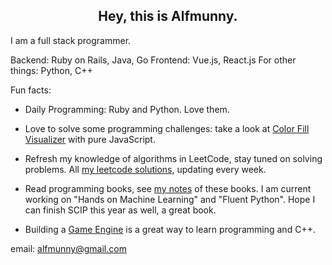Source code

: <h2 align="center">Hey, this is Alfmunny.</h2>

I am a full stack programmer.

Backend: Ruby on Rails, Java, Go
Frontend: Vue.js, React.js
For other things: Python, C++

Fun facts:

- Daily Programming: Ruby and Python. Love them.

- Love to solve some programming challenges: take a look at [Color Fill Visualizer](http://alfmunny.com/algorithm-challenges/color-fill/) with pure JavaScript.

- Refresh my knowledge of algorithms in LeetCode, stay tuned on solving problems. All [my leetcode solutions](https://github.com/alfmunny/leetcode), updating every week.

- Read programming books, see [my notes](https://github.com/alfmunny/book-notes) of these books. I am current working on "Hands on Machine Learning" and "Fluent Python". Hope I can finish SCIP this year as well, a great book.

- Building a [Game Engine](https://github.com/alfmunny/GameEngineMac) is a great way to learn programming and C++.

email: alfmunny@gmail.com
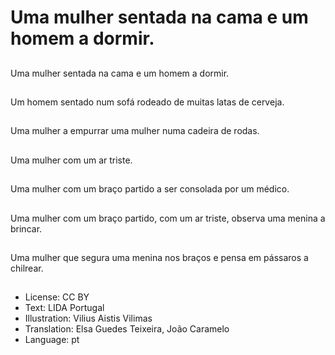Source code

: # Uma mulher sentada na cama e um homem a dormir.

##
Uma mulher sentada na cama e um homem a dormir.

##
Um homem sentado num sofá rodeado de muitas latas de cerveja.

##
Uma mulher a empurrar uma mulher numa cadeira de rodas.

##
Uma mulher com um ar triste.

##
Uma mulher com um braço partido a ser consolada por um médico.

##
Uma mulher com um braço partido, com um ar triste, observa uma menina a brincar.

##
Uma mulher que segura uma menina nos braços e pensa em pássaros a chilrear.

##
* License: CC BY
* Text: LIDA Portugal
* Illustration: Vilius Aistis Vilimas
* Translation: Elsa Guedes Teixeira, João Caramelo
* Language: pt

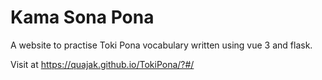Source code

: # Kama Sona Pona

A website to practise Toki Pona vocabulary written using vue 3 and flask.

Visit at https://quajak.github.io/TokiPona/?#/
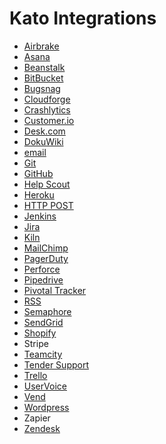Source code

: Kato Integrations
=================

-  [Airbrake](http://kato.quora.com/Announcing-Airbrake-Integration)
-  [Asana](http://kato.quora.com/Announcing-Asana-Integration)
-  [Beanstalk](http://kato.quora.com/Announcing-Beanstalk-Integration)
-  [BitBucket](http://kato.quora.com/Announcing-BitBucket-Integration)
-  [Bugsnag](http://kato.quora.com/Announcing-Bugsnag-Integration)
-  [Cloudforge](http://kato.quora.com/Announcing-Cloudforge-Integration)
-  [Crashlytics](http://kato.quora.com/Announcing-Crashlytics-Integration)
-  [Customer.io](http://kato.quora.com/Announcing-Customer-io-Integration)
-  [Desk.com](http://kato.quora.com/Announcing-Desk-com-Integration)
-  [DokuWiki](http://kato.quora.com/Announcing-DokuWiki-Integration)
-  [email](http://kato.quora.com/Announcing-Email-Integration)
-  [Git](http://kato.quora.com/Introducing-Git-Integration)
-  [GitHub](http://kato.quora.com/Introducing-Proper-GitHub-Integration)
-  [Help Scout](http://kato.quora.com/Announcing-HelpScout-Integration)
-  [Heroku](http://kato.quora.com/Announcing-Heroku-Integration)
-  [HTTP POST](https://github.com/kato-im/documents/blob/master/POST%20API.md)
-  [Jenkins](http://kato.quora.com/The-LeChat-Jenkins-Plugin)
-  [Jira](http://kato.quora.com/Announcing-JIRA-Integration)
-  [Kiln](http://kato.quora.com/Announcing-Kiln-Integration)
-  [MailChimp](http://kato.quora.com/Announcing-MailChimp-Integration)
-  [PagerDuty](http://kato.quora.com/Announcing-PagerDuty-Integration)
-  [Perforce](http://kato.quora.com/Announcing-Perforce-Integration)
-  [Pipedrive](http://kato.quora.com/Announcing-Pipedrive-Integration)
-  [Pivotal Tracker](http://kato.quora.com/Announcing-Pivotal-Tracker-Integration)
-  [RSS](http://kato.quora.com/Announcing-RSS-Integration)
-  [Semaphore](http://kato.quora.com/Announcing-Semaphore-Integration)
-  [SendGrid](http://kato.quora.com/Announcing-SendGrid-Integration)
-  [Shopify](http://kato.quora.com/Announcing-Shopify-Integration)
-  Stripe
-  [Teamcity](http://kato.quora.com/Announcing-Teamcity-Integration)
-  [Tender Support](http://kato.quora.com/Announcing-Tender-Support-Integration)
-  [Trello](http://kato.quora.com/Announcing-Trello-Integration)
-  [UserVoice](http://kato.quora.com/Announcing-UserVoice-Integration)
-  [Vend](http://kato.quora.com/Announcing-Vend-Integration)
-  [Wordpress](http://kato.quora.com/Announcing-WordPress-Integration)
-  Zapier
-  [Zendesk](http://kato.quora.com/Announcing-Zendesk-Integration)
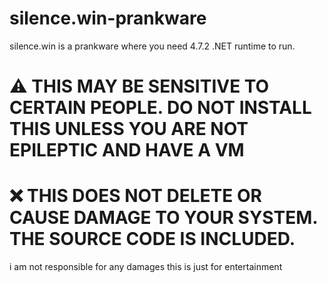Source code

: # silence.win-prankware
silence.win is a prankware where you need 4.7.2 .NET runtime to run. 

# ⚠️ THIS MAY BE SENSITIVE TO CERTAIN PEOPLE. DO NOT INSTALL THIS UNLESS YOU ARE NOT EPILEPTIC AND HAVE A VM
# ❌ THIS DOES NOT DELETE OR CAUSE DAMAGE TO YOUR SYSTEM. THE SOURCE CODE IS INCLUDED.
i am not responsible for any damages this is just for entertainment
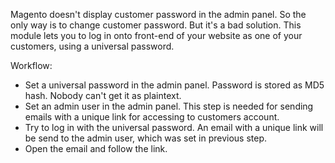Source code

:Magento doesn't display customer password in the admin panel. So the only way is to change customer password. But it's a bad solution. This module lets you to log in onto front-end of your website as one of your customers, using a universal password.

Workflow:
- Set a universal password in the admin panel. Password is stored as MD5 hash. Nobody can't get it as plaintext.
- Set an admin user in the admin panel. This step is needed for sending emails with a unique link for accessing to customers account.
- Try to log in with the universal password. An email with a unique link will be send to the admin user, which was set in previous step.
- Open the email and follow the link.

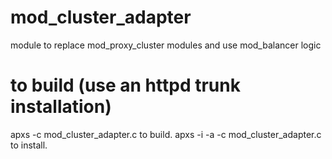 # mod_cluster_adapter
module to replace mod_proxy_cluster modules and use mod_balancer logic
# to build (use an httpd trunk installation)
apxs -c mod_cluster_adapter.c to build. 
apxs -i -a -c mod_cluster_adapter.c to install.
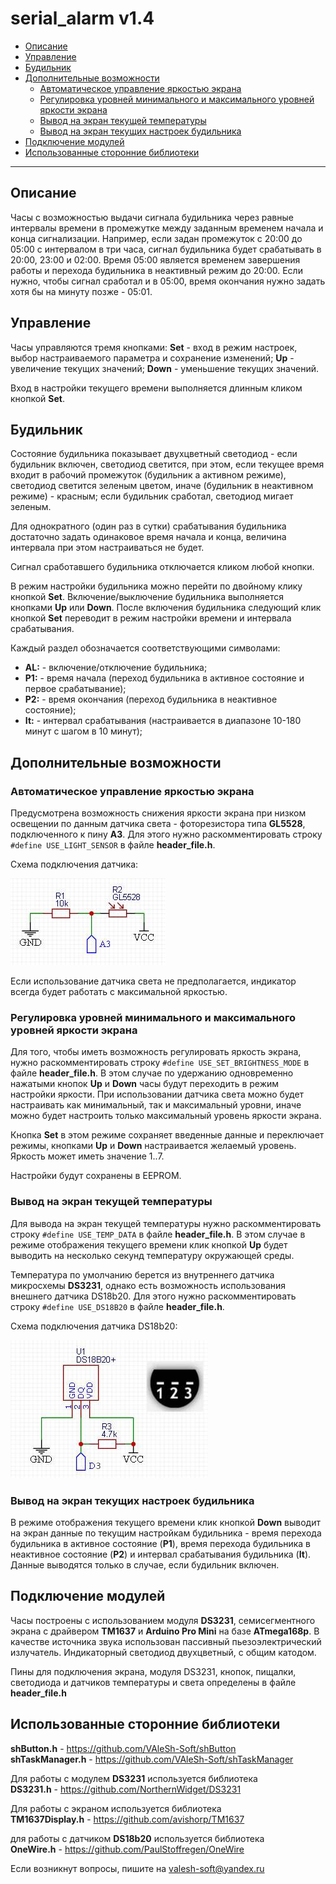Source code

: # serial_alarm v1.4

- [Описание](#описание)
- [Управление](#управление)
- [Будильник](#будильник)
- [Дополнительные возможности](#дополнительные-возможности)
  - [Автоматическое управление яркостью экрана](#автоматическое-управление-яркостью-экрана)
  - [Регулировка уровней минимального и максимального уровней яркости экрана](#регулировка-уровней-минимального-и-максимального-уровней-яркости-экрана)
  - [Вывод на экран текущей температуры](#вывод-на-экран-текущей-температуры)
  - [Вывод на экран текущих настроек будильника](#вывод-на-экран-текущих-настроек-будильника)
- [Подключение модулей](#подключение-модулей)
- [Использованные сторонние библиотеки](#использованные-сторонние-библиотеки)

<hr>

## Описание

Часы с возможностью выдачи сигнала будильника через равные интервалы времени в промежутке между заданным временем начала и конца сигнализации. Например, если задан промежуток с 20:00 до 05:00 с интервалом в три часа, сигнал будильника будет срабатывать в 20:00, 23:00 и 02:00. Время 05:00 является временем завершения работы и перехода будильника в неактивный режим до 20:00. Если нужно, чтобы сигнал сработал и в 05:00, время окончания нужно задать хотя бы на минуту позже - 05:01.

## Управление

Часы управляются тремя кнопками: **Set** - вход в режим настроек, выбор настраиваемого параметра и сохранение изменений; **Up** - увеличение текущих значений; **Down** - уменьшение текущих значений.

Вход в настройки текущего времени выполняется длинным кликом кнопкой **Set**.

## Будильник

Состояние будильника показывает двухцветный светодиод - если будильник включен, светодиод светится, при этом, если текущее время входит в рабочий промежуток (будильник а активном режиме), светодиод светится зеленым цветом, иначе (будильник в неактивном режиме) - красным; если будильник сработал, светодиод мигает зеленым.

Для однократного (один раз в сутки) срабатывания будильника достаточно задать одинаковое время начала и конца, величина интервала при этом настраиваться не будет.

Сигнал сработавшего будильника отключается кликом любой кнопки.

В режим настройки будильника можно перейти по двойному клику кнопкой **Set**. Включение/выключение будильника выполняется кнопками **Up** или **Down**. После включения будильника следующий клик кнопкой **Set** переводит в режим настройки времени и интервала срабатывания. 

Каждый раздел обозначается соответствующими символами: 
- **AL:** - включение/отключение будильника; 
- **Р1:** - время начала (переход будильника в активное состояние и первое срабатывание); 
- **Р2:** - время окончания (переход будильника в неактивное состояние); 
- **It:** - интервал срабатывания (настраивается в диапазоне 10-180 минут с шагом в 10 минут);

## Дополнительные возможности

### Автоматическое управление яркостью экрана

Предусмотрена возможность снижения яркости экрана при низком освещении по данным датчика света - фоторезистора типа **GL5528**, подключенного к пину **A3**. Для этого нужно раскомментировать строку `#define USE_LIGHT_SENSOR` в файле **header_file.h**.

Схема подключения датчика:

![scheme0001](/docs/0001.jpg "Схема подключения датчика")
 

Если использование датчика света не предполагается, индикатор всегда будет работать с максимальной яркостью. 

### Регулировка уровней минимального и максимального уровней яркости экрана

Для того, чтобы иметь возможность регулировать яркость экрана, нужно раскомментировать строку `#define USE_SET_BRIGHTNESS_MODE` в файле **header_file.h**. В этом случае по удержанию одновременно нажатыми кнопок **Up** и **Down** часы будут переходить в режим настройки яркости. При использовании датчика света можно будет настраивать как минимальный, так и максимальный уровни, иначе можно будет настроить только максимальный уровень яркости экрана.

Кнопка **Set** в этом режиме сохраняет введенные данные и переключает режимы, кнопками **Up** и **Down** настраивается желаемый уровень. Яркость может иметь значение 1..7.                                                                                                                                                 

 Настройки будут сохранены в EEPROM.

### Вывод на экран текущей температуры

Для вывода на экран текущей температуры нужно раскомментировать строку `#define USE_TEMP_DATA` в файле **header_file.h**. В этом случае в режиме отображения текущего времени клик кнопкой **Up** будет выводить на несколько секунд температуру окружающей среды.

Температура по умолчанию берется из внутреннего датчика микросхемы **DS3231**, однако есть возможность использования внешнего датчика DS18b20. Для этого нужно раскомментировать строку `#define USE_DS18B20` в файле **header_file.h**.

Схема подключения датчика DS18b20:

![scheme0002](/docs/0002.jpg "Схема подключения датчика DS18b20")

### Вывод на экран текущих настроек будильника

В режиме отображения текущего времени клик кнопкой **Down** выводит на экран данные по текущим настройкам будильника - время перехода будильника в активное состояние (**P1**), время перехода будильника в неактивное состояние (**P2**) и интервал срабатывания будильника (**It**). Данные выводятся только в случае, если будильник включен.

## Подключение модулей

Часы построены с использованием модуля **DS3231**, семисегментного экрана  с драйвером **TM1637** и **Arduino Pro Mini** на базе **ATmega168p**. В качестве источника звука использован пассивный пьезоэлектрический излучатель. Индикаторный светодиод двухцветный, с общим катодом.

Пины для подключения экрана, модуля DS3231, кнопок, пищалки, светодиода и датчиков температуры и света определены в файле **header_file.h**

## Использованные сторонние библиотеки

**shButton.h** - https://github.com/VAleSh-Soft/shButton<br>
**shTaskManager.h** - https://github.com/VAleSh-Soft/shTaskManager<br>

Для работы с модулем **DS3231** используется библиотека<br>
**DS3231.h** - https://github.com/NorthernWidget/DS3231<br>

Для работы с экраном используется библиотека<br>
**TM1637Display.h** - https://github.com/avishorp/TM1637<br>

для работы с датчиком **DS18b20** используется библиотека<br>
**OneWire.h** - https://github.com/PaulStoffregen/OneWire

Если возникнут вопросы, пишите на valesh-soft@yandex.ru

■ Your task
Give back, word for word, only the lines above from the line holding "- [Подключение модулей](#подключение-модулей)" to the line holding "## Описание", both included.

■ Reply
- [Подключение модулей](#подключение-модулей)
- [Использованные сторонние библиотеки](#использованные-сторонние-библиотеки)

<hr>

## Описание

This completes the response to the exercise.